Which lines of the entries below hold the word "their"? Report each of them.

» Saved data entries

= = = = =

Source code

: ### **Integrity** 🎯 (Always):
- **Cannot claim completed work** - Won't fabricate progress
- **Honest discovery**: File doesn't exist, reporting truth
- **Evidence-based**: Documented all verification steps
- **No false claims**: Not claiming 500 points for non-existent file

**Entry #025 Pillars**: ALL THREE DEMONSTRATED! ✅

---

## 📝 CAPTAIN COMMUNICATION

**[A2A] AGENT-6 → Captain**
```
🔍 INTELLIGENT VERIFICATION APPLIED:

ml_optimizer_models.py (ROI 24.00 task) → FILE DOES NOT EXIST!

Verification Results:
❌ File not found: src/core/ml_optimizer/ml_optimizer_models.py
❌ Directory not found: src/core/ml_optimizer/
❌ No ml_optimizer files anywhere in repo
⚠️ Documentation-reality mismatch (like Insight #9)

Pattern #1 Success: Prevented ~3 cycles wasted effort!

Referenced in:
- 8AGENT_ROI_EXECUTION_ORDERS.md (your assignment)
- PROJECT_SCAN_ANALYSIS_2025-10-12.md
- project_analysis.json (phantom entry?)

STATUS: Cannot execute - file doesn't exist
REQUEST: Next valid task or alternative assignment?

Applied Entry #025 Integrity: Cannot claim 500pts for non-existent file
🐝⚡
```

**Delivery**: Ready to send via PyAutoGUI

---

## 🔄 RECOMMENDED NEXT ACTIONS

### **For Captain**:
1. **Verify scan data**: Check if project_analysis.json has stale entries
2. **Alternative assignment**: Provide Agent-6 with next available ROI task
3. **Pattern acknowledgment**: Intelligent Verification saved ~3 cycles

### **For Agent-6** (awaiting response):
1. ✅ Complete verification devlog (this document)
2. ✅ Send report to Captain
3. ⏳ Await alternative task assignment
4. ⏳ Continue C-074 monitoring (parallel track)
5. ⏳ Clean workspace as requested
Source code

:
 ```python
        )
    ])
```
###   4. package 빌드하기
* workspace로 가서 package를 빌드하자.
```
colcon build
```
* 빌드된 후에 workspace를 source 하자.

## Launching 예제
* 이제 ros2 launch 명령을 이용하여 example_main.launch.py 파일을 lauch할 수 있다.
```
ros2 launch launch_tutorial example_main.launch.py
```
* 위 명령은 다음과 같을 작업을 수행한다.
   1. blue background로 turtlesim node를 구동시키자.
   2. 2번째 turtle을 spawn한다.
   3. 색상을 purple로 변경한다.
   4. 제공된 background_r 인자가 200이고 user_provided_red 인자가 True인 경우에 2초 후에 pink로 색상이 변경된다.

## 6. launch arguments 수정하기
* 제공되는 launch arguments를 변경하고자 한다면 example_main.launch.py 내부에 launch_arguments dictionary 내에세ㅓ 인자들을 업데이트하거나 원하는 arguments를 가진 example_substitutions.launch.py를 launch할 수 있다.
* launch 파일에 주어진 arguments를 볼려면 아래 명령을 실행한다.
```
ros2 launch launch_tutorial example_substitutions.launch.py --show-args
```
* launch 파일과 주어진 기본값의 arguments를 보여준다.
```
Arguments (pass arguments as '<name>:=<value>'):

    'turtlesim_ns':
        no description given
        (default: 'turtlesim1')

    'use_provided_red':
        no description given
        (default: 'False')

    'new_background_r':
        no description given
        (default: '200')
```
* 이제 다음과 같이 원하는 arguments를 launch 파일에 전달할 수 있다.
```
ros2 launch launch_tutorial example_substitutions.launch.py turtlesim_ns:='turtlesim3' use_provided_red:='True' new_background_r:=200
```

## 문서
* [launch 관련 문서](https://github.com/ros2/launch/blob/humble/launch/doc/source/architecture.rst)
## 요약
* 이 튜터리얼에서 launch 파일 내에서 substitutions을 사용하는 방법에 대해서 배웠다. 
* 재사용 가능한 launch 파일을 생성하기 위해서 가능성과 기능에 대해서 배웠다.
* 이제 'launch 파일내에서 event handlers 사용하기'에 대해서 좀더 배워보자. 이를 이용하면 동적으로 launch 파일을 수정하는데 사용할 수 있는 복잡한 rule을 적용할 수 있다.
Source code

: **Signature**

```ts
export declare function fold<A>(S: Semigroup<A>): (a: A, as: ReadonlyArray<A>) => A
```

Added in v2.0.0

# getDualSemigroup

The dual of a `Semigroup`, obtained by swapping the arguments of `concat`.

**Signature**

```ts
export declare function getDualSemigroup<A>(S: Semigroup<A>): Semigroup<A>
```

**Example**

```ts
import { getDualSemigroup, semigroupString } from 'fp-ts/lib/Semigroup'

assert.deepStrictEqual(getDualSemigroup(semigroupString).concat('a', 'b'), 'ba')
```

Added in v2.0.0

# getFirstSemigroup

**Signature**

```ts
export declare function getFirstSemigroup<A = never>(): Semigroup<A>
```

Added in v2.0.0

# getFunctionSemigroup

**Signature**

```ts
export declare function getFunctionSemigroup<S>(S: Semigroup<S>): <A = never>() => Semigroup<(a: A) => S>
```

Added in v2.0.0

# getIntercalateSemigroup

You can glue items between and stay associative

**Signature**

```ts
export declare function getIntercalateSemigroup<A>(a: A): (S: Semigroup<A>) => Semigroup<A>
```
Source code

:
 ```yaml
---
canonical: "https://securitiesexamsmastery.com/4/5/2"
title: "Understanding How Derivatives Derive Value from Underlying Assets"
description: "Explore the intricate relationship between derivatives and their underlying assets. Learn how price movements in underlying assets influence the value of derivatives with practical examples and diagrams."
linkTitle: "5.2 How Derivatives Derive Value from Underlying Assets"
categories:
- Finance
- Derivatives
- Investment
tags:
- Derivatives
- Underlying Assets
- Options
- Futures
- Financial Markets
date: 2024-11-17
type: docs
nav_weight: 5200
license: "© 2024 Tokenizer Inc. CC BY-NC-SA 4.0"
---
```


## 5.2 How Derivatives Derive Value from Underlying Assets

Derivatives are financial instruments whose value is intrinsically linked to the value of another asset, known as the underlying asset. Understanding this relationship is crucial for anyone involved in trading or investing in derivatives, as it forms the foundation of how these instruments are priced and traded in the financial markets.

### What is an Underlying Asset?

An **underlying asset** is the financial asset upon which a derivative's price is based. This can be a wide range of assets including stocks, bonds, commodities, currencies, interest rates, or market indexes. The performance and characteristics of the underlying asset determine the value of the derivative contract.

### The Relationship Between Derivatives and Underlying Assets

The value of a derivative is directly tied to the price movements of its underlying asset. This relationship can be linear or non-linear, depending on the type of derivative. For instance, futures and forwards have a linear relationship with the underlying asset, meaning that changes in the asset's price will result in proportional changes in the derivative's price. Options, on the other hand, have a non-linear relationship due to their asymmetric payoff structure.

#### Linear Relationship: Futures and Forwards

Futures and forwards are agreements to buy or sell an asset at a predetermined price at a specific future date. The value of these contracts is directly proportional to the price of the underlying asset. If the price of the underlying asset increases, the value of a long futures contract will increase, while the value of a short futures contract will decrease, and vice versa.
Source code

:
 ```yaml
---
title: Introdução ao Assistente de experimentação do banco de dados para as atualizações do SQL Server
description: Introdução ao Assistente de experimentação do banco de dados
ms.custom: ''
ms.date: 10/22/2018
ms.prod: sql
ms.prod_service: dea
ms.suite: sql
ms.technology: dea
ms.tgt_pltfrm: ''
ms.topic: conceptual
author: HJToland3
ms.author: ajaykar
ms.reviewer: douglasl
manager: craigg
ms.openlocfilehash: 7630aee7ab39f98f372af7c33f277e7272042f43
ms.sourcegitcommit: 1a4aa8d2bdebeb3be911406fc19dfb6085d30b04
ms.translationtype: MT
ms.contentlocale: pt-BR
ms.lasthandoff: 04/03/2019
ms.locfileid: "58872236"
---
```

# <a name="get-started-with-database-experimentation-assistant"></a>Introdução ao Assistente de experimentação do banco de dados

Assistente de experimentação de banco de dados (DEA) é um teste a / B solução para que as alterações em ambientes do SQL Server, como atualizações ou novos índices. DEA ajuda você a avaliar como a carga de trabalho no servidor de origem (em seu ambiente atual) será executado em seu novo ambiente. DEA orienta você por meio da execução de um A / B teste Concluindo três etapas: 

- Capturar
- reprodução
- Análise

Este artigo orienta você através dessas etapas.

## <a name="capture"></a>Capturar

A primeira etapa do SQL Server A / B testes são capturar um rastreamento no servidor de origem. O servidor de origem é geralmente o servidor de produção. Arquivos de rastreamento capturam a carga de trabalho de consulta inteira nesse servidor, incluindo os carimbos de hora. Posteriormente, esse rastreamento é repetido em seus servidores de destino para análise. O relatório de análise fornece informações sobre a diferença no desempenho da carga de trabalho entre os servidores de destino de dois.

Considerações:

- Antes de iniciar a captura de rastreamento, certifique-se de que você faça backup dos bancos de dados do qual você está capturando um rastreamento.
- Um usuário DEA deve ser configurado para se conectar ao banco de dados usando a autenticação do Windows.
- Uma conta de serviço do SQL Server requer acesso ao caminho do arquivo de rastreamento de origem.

= = = = =

» Response for this exercise
description: "Explore the intricate relationship between derivatives and their underlying assets. Learn how price movements in underlying assets influence the value of derivatives with practical examples and diagrams."
The value of a derivative is directly tied to the price movements of its underlying asset. This relationship can be linear or non-linear, depending on the type of derivative. For instance, futures and forwards have a linear relationship with the underlying asset, meaning that changes in the asset's price will result in proportional changes in the derivative's price. Options, on the other hand, have a non-linear relationship due to their asymmetric payoff structure.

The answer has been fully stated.